Raízes históricas originam idéia da troca

O total da área de litígio entre o Ceará e o Piauí mede cerca de 3.210km², segundo estimativa do Ipece. Os municípios que perderiam parte de seus territórios para o Piauí, segundo a proposta do deputado Antônio Uchôa, são Poranga (870km² / 68% do próprio território); Ipueiras (287km² / 19%); Crateús (253km² / 8%); Croatá (265km² / 39%); Guaraciaba (137km² / 21%); Carnaubal (72km² / 19%); e Ipaporanga (49km² / 7%). As estimativas territoriais são do Ipece. Segundo o deputado Antônio Uchôa, a proposta de troca de território entre os dois Estados tem raízes históricas, mais precisamente com o acordo de 1880, quando o Ceará cedeu a localidade de Amarração, que fazia parte do município de Granja hoje, correspondente aos municípios de Luís Correia e Parnaíba (PI). Em troca, recebeu do Piauí a região de Príncipe Imperial atualmente, correspondente aos municípios de Crateús e Independência (CE). Por isso, a proposta é que o território em litígio das atuais áreas ao norte fiquem com o Ceará e a faixa litigiosa ao sul volte ao Piauí.

 

Deputado descarta possível permuta

Apesar de a segunda reunião entre as comissões de deputados do Ceará e do Piauí não ter data marcada ainda — a previsão inicial é de que seja realizada este mês —, o deputado estadual Domingos Filho, presidente da Assembléia Legislativa do Ceará e da comissão local, já descartou a possibilidade de permuta entre os dois Estados. O representante local admitiu apenas a demarcação da divisa de forma legal para se definir as responsabilidades sobre a prestação dos serviços públicos na área.

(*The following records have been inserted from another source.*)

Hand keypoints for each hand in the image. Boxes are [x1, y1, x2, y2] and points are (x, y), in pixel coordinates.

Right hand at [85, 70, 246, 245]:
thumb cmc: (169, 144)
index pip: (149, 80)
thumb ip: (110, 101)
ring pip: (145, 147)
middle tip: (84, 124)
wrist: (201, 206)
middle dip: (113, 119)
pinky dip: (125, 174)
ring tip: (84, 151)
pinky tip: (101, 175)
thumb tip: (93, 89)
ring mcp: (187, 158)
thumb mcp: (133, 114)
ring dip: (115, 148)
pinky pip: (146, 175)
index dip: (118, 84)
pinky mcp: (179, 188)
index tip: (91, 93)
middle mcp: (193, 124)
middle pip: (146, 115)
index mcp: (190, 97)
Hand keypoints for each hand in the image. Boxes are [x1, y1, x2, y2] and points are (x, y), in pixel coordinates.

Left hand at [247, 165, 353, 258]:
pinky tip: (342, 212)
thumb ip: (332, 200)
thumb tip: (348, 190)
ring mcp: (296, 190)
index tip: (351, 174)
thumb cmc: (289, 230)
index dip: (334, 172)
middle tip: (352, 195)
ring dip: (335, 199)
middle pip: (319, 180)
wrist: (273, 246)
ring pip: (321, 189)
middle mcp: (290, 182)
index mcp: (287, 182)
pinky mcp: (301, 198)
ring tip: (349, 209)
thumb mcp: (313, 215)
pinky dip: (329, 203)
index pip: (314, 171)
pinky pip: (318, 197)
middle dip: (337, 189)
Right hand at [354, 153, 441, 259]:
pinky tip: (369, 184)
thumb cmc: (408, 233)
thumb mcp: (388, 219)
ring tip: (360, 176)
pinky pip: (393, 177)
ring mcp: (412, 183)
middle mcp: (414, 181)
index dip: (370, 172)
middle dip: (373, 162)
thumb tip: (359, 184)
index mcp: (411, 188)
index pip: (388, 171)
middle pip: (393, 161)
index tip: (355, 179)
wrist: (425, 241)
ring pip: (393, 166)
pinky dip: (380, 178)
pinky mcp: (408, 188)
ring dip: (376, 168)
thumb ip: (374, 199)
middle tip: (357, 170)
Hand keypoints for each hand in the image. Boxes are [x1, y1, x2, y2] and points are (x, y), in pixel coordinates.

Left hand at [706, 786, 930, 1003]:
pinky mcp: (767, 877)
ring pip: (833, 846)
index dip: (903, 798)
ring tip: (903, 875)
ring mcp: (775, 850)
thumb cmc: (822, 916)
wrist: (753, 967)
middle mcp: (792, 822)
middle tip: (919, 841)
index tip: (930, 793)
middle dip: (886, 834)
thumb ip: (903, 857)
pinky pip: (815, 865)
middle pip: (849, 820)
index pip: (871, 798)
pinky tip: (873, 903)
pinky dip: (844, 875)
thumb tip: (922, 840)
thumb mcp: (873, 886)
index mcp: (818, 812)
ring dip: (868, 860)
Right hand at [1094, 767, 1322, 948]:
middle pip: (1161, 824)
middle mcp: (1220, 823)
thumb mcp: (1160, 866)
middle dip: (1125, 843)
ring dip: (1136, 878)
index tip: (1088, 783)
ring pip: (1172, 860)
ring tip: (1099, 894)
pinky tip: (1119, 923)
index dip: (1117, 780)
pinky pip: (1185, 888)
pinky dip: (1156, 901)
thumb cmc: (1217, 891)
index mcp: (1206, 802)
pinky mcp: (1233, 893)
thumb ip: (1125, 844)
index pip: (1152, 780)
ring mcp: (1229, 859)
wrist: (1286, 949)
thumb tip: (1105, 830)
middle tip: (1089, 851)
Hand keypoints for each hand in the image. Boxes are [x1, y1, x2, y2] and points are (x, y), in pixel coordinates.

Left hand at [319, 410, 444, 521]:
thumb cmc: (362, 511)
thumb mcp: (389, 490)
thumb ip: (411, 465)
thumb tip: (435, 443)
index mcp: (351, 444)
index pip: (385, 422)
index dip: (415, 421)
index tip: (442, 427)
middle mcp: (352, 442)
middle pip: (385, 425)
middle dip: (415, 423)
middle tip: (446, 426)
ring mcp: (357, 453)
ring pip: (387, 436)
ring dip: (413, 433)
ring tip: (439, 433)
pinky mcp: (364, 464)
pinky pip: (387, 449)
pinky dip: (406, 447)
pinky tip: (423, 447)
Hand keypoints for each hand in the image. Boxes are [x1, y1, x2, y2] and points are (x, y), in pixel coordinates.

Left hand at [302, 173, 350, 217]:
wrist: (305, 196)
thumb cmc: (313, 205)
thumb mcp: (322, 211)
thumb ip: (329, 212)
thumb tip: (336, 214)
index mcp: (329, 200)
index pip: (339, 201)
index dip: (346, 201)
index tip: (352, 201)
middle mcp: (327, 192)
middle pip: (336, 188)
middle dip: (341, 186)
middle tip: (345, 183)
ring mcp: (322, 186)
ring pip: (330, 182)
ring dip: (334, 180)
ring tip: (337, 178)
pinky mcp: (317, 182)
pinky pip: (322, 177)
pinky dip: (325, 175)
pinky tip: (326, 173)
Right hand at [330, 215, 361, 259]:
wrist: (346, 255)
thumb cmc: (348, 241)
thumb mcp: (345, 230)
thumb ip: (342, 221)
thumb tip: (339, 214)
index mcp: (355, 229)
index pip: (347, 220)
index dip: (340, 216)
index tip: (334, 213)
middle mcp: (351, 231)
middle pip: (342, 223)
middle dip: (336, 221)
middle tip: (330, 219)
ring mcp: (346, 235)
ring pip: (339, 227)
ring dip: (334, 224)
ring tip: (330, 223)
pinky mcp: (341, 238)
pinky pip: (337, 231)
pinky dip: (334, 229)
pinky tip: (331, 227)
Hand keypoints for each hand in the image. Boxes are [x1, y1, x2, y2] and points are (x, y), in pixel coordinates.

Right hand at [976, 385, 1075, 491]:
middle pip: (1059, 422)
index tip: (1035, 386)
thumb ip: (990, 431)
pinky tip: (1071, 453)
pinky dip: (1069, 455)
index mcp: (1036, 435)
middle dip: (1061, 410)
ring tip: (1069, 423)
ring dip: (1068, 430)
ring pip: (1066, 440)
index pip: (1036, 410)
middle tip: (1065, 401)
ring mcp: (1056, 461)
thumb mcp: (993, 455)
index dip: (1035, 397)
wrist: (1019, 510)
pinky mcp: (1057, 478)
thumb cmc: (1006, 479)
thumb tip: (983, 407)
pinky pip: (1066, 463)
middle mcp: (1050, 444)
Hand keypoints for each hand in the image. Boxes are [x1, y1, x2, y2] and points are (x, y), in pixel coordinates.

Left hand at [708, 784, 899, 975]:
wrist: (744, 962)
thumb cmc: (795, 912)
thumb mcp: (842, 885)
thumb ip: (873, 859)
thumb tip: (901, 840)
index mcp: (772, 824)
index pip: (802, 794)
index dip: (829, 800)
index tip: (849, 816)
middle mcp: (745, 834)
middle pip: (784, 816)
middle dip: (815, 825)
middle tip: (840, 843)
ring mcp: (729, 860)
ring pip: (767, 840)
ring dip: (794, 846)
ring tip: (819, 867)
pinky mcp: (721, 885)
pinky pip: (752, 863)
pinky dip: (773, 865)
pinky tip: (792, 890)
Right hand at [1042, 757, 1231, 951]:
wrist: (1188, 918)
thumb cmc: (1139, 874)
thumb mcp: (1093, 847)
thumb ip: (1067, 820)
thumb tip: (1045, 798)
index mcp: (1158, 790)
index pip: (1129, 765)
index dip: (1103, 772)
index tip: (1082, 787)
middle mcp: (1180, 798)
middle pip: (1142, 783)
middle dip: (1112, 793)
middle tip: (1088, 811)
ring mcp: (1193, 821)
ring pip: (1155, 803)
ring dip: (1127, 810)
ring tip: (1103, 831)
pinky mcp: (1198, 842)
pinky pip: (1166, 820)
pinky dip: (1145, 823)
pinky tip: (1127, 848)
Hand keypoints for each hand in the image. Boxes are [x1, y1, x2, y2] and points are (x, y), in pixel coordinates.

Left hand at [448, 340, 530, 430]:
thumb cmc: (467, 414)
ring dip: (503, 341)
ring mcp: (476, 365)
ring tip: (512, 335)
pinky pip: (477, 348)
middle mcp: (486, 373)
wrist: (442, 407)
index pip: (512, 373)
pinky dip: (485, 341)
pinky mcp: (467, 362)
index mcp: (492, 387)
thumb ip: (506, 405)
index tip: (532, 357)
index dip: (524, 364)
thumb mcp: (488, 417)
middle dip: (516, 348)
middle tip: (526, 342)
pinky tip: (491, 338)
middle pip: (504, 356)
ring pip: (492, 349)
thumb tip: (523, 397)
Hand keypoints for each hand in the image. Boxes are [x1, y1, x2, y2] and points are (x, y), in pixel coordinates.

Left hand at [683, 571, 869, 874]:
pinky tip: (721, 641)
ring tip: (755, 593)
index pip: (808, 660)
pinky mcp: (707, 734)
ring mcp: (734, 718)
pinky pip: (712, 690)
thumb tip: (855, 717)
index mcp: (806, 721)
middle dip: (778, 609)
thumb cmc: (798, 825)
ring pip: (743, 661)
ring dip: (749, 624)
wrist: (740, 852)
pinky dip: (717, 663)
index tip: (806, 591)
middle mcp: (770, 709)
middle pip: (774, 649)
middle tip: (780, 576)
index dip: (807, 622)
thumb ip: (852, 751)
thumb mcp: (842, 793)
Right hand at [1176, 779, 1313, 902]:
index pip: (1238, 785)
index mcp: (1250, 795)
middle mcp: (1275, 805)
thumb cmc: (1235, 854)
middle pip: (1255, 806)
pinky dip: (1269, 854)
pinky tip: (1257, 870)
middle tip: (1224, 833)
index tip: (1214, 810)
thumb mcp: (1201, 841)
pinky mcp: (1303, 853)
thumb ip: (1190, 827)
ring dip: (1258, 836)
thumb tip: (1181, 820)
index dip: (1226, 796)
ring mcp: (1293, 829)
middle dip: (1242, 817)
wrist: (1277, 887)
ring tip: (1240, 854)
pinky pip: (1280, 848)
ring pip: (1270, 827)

Até mesmo a autoria da idéia anunciada pelo deputado Antônio Uchôa em Teresina é controversa. Segundo ele mesmo, a proposta de permuta seria resultado de consenso entre os governadores Cid Gomes, do Ceará, e Wellington Dias, do Piauí. Entretanto, o deputado Domingos Filho disse que essa foi apenas uma “sugestão” de Wellington Dias, não ratificada pelo governador Cid.
 

Presidente da Assembléia Legislativa do Ceará, Domingos Filho (PMDB)

Depois da reunião passada, ficou acertado que as duas comissões consultariam o Instituto Brasileiro de Geografia e Estatística (IBGE) para definir os pontos onde mais há problemas entre os Estados. De posse dessas informações, na próxima reunião, os deputados prometeram elaborar um calendário de audiências públicas a serem realizadas nos municípios envolvidos, para discutir o problema com prefeitos, vereadores e a população. A idéia é chegar a uma proposta consensual e enviar às bancadas federais dos dois Estados no Congresso Nacional para a criação de uma lei federal que ponha fim ao problema.

Segundo o analista de Políticas Públicas do Departamento de Gerência de Estatística, Geografia e Informações do Ipece, Cleyber Nascimento de Medeiros, “com a regulamentação de uma legislação que defina as divisas dos dois Estados, tanto o Ceará quanto o Piauí sairão ganhando, pois ambos terão uma melhor gestão do território, possibilitando prestar uma maior assistência à população local de cada município”.

A imprecisão das divisas estaduais e municipais pode provocar distorção nos dados populacionais e estatísticas econômicas e sociais, entre outros aspectos relevantes.